6) Bukan Kencan

39 5 0
                                    

oOoOo

Dengan stelan santai, Aru dan Rika menunggu di sebuah Kafe kecil yang berada di salah satu mall. Dengan minuman dingin yang diletakkan di atas meja, Aru bisa melihat wajah kecemasan di wajah sahabatnya, yang sedari tadi menilik kesana kemari.

Sesekali, gadis yang menggerai rambut panjangnya itu melihat ponselnya, meletakkannya di telinga, tapi tidak bersuara. Sementara Aru, yang mengikat rambutnya hanya diam sembari meminum kopi capuccino ice dengan sedotannya.

Sebenarnya, Aru sedari awal sudah mengatakan kalau sebaiknya jangan bertemu dengan pria itu. Tapi tetap saja, Rika memaksanya untuk pergi bersama dengannya. Keinginannya untuk membeli beberapa pakaian juga harus tertunda, karena menunggu seseorang yang saat ini entah kemana.

Aru melirik jam tangannya, lalu berkata, "Apa ia benar-benar akan datang?"

"Tentu saja. Ia masih di jalan."

"Kamu mengatakan itu sejak satu jam yang lalu," kata Aru, menghela napas bosan. "Jika kita sedari tadi berbelanja, mungkin ini akan selesai dengan cepat. Ini membuang-buang waktu saja." Keluhnya.

Rika setuju, dan ia merasa tidak enak harus terus membuat Aru menunggu. Gadis itu tahu, Aru bukanlah seseorang yang suka membuang-buang waktu untuk hal yang tidak pasti atau penting seperti ini. Tapi, ia juga tidak berani jika harus pergi sendiri.

"Maafkan aku," kata Rika.

Aru menatapnya, dan sedikit merasa bersalah karena mengatakan hal itu padanya. "Ti-tidak apa, aku akan menunggu satu jam lagi," kata Aru, berusaha untuk membuat temannya itu agar tidak merasa bersalah.

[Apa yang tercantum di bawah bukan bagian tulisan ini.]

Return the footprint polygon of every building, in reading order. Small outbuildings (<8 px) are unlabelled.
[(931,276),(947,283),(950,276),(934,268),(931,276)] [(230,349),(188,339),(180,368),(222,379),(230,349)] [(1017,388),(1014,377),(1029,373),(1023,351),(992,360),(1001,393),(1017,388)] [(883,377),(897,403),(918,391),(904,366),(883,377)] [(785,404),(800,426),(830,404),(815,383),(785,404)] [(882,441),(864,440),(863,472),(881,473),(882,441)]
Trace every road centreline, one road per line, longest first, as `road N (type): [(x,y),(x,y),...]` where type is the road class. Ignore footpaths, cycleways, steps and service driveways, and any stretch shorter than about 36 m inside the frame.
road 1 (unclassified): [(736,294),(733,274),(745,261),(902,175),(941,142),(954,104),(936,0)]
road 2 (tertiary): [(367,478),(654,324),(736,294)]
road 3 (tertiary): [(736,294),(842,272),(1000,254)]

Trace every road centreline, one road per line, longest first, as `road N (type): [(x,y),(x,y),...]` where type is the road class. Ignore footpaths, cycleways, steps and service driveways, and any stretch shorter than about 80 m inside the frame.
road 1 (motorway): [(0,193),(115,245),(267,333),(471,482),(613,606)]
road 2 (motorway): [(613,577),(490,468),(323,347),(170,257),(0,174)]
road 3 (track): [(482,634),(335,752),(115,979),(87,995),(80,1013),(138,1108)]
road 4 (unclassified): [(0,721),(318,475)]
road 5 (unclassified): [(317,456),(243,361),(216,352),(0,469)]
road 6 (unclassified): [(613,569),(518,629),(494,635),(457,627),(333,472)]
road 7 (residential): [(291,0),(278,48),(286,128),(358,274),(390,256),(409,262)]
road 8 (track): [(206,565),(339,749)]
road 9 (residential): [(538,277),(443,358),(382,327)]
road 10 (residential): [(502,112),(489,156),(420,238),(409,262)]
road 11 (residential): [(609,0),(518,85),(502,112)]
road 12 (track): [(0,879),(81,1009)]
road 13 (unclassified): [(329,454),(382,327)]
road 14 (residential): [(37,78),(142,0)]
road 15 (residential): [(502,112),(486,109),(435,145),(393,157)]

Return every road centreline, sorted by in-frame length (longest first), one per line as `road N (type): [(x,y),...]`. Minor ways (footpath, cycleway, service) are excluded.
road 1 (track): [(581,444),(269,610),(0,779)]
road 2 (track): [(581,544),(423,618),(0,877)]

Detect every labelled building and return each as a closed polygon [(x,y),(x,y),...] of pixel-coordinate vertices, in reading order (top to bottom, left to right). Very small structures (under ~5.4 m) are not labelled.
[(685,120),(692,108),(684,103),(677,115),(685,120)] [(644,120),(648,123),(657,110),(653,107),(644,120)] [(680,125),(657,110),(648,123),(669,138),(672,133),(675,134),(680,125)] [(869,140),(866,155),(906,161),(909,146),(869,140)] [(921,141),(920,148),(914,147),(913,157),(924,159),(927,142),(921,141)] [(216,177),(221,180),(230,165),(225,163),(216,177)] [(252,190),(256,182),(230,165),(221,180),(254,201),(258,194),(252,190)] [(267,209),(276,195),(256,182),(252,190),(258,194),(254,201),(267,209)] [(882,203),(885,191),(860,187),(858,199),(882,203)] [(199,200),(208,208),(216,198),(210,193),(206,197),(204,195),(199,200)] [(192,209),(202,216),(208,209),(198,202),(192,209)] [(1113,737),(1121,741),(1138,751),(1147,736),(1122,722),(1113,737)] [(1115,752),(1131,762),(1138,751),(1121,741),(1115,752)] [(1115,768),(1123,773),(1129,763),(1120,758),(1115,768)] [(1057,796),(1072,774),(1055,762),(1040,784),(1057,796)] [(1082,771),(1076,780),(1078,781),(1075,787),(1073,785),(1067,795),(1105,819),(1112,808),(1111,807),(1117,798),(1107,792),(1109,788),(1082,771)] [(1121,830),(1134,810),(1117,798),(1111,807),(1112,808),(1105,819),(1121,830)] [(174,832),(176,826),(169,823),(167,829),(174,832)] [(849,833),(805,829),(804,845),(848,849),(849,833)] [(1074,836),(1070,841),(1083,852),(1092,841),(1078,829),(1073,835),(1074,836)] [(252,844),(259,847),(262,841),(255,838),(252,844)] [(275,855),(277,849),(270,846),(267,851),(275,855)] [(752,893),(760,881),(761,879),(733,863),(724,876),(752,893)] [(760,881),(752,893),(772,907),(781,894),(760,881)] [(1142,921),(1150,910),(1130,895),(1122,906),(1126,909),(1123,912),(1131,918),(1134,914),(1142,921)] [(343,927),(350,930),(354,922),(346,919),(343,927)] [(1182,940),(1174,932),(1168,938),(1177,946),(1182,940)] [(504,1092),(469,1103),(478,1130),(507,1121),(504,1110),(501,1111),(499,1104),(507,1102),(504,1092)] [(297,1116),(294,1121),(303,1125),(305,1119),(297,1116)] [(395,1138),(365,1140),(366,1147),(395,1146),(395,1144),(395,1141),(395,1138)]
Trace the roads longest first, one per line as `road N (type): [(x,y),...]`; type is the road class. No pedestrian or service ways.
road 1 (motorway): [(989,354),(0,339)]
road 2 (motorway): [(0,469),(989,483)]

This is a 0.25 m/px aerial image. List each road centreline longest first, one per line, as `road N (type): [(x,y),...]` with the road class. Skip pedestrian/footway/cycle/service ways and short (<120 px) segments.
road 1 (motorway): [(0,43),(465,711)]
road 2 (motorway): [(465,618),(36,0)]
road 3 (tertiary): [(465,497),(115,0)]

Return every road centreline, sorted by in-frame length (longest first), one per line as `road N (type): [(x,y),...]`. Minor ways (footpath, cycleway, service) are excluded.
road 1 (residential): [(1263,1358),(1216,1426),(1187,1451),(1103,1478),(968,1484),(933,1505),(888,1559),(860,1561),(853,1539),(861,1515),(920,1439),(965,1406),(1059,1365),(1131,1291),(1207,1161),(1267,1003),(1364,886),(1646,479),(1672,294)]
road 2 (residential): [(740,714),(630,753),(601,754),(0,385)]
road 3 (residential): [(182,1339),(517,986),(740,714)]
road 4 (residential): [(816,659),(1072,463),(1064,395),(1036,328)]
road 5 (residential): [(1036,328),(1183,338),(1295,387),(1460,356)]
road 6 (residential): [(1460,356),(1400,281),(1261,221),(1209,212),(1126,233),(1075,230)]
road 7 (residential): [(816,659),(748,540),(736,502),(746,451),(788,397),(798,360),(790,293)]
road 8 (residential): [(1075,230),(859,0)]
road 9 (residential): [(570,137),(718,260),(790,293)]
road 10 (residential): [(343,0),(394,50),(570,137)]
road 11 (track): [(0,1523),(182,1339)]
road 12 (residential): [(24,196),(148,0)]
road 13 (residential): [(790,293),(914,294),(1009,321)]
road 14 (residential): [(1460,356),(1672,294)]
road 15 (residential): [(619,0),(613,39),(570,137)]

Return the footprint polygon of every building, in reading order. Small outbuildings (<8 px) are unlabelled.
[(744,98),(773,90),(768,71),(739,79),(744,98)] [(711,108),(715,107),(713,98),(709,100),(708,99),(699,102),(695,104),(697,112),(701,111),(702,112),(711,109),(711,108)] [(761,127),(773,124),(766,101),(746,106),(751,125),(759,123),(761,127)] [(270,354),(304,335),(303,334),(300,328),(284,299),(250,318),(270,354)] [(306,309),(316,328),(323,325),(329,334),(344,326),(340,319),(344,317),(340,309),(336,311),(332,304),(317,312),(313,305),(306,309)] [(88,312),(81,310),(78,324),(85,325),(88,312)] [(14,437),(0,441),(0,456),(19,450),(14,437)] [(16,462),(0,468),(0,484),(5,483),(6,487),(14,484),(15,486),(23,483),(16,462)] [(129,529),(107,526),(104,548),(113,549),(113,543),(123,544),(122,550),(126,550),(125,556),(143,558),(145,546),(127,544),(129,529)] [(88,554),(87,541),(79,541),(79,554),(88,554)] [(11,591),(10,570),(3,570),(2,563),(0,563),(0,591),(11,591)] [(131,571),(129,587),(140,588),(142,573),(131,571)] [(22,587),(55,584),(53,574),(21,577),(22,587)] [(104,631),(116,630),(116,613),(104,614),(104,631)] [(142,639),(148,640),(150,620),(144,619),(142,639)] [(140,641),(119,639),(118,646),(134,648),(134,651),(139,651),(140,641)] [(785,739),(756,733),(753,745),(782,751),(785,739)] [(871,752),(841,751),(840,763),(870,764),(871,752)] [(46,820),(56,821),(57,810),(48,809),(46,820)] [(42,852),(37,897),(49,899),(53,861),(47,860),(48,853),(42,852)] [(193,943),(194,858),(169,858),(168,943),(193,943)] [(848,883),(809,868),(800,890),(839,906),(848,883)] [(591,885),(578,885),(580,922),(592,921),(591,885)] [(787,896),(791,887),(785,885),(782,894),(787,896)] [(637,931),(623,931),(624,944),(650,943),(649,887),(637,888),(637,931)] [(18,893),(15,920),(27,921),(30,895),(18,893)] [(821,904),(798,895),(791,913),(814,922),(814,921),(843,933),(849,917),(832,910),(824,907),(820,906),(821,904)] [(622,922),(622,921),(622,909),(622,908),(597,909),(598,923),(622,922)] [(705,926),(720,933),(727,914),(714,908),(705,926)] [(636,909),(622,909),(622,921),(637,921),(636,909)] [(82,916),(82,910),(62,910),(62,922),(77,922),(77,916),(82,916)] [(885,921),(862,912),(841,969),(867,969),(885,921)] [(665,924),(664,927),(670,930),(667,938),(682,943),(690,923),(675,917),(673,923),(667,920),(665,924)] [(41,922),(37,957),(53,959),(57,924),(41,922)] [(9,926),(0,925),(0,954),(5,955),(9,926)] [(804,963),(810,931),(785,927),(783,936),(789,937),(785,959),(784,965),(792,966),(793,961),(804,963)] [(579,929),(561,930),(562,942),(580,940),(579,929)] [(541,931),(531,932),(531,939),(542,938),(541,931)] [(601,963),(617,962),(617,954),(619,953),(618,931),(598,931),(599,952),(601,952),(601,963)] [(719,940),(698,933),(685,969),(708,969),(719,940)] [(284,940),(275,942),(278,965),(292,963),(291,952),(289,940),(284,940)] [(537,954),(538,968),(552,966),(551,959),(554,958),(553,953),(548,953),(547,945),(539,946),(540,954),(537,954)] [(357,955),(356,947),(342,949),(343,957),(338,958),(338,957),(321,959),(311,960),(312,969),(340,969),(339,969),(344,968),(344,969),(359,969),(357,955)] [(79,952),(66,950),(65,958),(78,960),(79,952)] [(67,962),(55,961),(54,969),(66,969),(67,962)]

Tak lama, Aru melihat ekspresi lega dari wajah sahabatnya saat melihat ponselnya. Ia menyalakan flash light, lalu bangkit dari posisinya. Saat menoleh ke belakang, gadis itu mendapati seorang pria yang menyalakan flash light juga, menghampiri keduanya. Saat itu Aru sadar, kalau pria jangkung itu adalah kekasih Rika.

"Hai, Rika?" tanya pria itu.

"I-iya, aku Rika."

"Kamu ... manis sekali."

"Te-terima kasih."

Jujur, Aru benar-benar merasa tidak nyaman dengan situasi ini. Tapi, ia terus menatap pria yang tengah berdiri di sampingnya ini di ujung matanya. Penampilannya bisa dikatakan biasa saja. Dengan jaket jeans yang tidak dikancing dan menampakkan kaus berwarna putih di dalamnya. Ia menggunakan celana hitam, dan sepatu tali seiras dengan celananya.

Tubuhnya tidak terlalu berisi, kulitnya putih alami dan sedikit lebih tinggi dari Rika. Aru yakin, mungkin pria ini hanya beda satu atau dua tahun dari mereka. Hanya satu yang Aru tidak suka, yaitu cara pria itu menatap Rika.

"Apa kamu sudah menunggu lama?"

"Ti-tidak. Kami baru saja datang," kata Rika, berbohong. "Ayo, duduk." Gadis itu bergeser, memberikan ruang di samping kirinya untuk diduduki pria itu. Kursi di kafe itu memang memanjang, dan saling berhadapan.

Aru masih diam, menunggu Rika kembali berbicara. Rencananya, gadis itu akan pergi berbelanja setelah Rika bertemu dengan kekasihnya. Sedekat apa pun hubungan keduanya, Aru tidak ingin mencampuri hubungan asmara temannya.